Representando os EUA, Tom Zacharias, presidente dos Serviços Nacionais de Seguro de Colheita (NCIS, sigla em inglês), abordou o programa do governo daquele país de seguro de safra, um dos alicerces da política agrícola americana.

 

O programa cobre riscos como eventos climáticos adversos (seca, chuvas excessivas, geadas, granizo), desastres naturais (incêndios, furacões), pragas, doenças, quedas de preço e falhas no plantio, com apólices adaptadas às culturas seguradas.

 

“Com subsídios generosos, parcerias público-privadas e produtos diversificados, o seguro tornou-se indispensável para proteger os agricultores contra a imprevisibilidade do clima e do mercado”, afirmou. 

 

EXPERIÊNCIA CHINESA

 

Já a acadêmica chinesa Ming Zhu apresentou a companhia de seguros de propriedade do pacífico (CPPIC, sigla em inglês), uma das maiores seguradoras de propriedade e casualidade da China.
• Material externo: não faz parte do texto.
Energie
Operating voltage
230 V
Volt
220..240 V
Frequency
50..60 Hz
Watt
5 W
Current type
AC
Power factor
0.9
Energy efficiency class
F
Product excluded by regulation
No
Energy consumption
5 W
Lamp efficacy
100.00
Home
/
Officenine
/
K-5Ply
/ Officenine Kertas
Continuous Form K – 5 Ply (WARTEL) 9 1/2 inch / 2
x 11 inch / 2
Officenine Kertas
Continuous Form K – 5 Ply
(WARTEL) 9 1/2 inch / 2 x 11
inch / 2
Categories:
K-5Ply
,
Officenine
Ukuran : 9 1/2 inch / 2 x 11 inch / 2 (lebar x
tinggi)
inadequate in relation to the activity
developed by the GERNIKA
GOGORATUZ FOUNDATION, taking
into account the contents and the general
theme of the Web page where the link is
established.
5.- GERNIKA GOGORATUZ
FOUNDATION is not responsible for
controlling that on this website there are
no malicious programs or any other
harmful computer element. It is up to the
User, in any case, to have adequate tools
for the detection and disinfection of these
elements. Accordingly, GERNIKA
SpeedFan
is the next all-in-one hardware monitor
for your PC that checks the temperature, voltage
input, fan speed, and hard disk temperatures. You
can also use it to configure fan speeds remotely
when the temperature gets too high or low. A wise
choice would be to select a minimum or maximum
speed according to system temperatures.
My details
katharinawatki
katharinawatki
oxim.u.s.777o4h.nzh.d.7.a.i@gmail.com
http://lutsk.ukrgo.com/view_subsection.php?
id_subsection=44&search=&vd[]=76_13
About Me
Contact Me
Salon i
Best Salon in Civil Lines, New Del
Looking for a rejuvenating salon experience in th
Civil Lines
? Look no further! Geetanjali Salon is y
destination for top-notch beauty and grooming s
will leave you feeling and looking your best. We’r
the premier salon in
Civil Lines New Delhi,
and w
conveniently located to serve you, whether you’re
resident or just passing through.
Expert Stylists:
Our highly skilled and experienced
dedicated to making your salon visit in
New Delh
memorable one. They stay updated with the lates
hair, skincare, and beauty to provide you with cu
No segmento agrícola, a CPPIC oferece quase 2,9 mil produtos, que cobrem mais de 250 variedades, como grãos de arroz, milho, trigo, oleaginosas de soja, e amendoim, e culturas econômicas como a cana-de-açúcar e o algodão.

 

Apesar de contextos distintos, os modelos adotados no Brasil, EUA e China convergem na busca por soluções que aliam tecnologia, sustentabilidade e proteção ao setor agrícola, essencial para suas economias.

 

“Destaco o Guangxi Sugarcane Project, que moderniza a produção de cana-de-açúcar em áreas tropicais com irrigação eficiente, reciclagem de subprodutos e mecanização”, disse Zhu.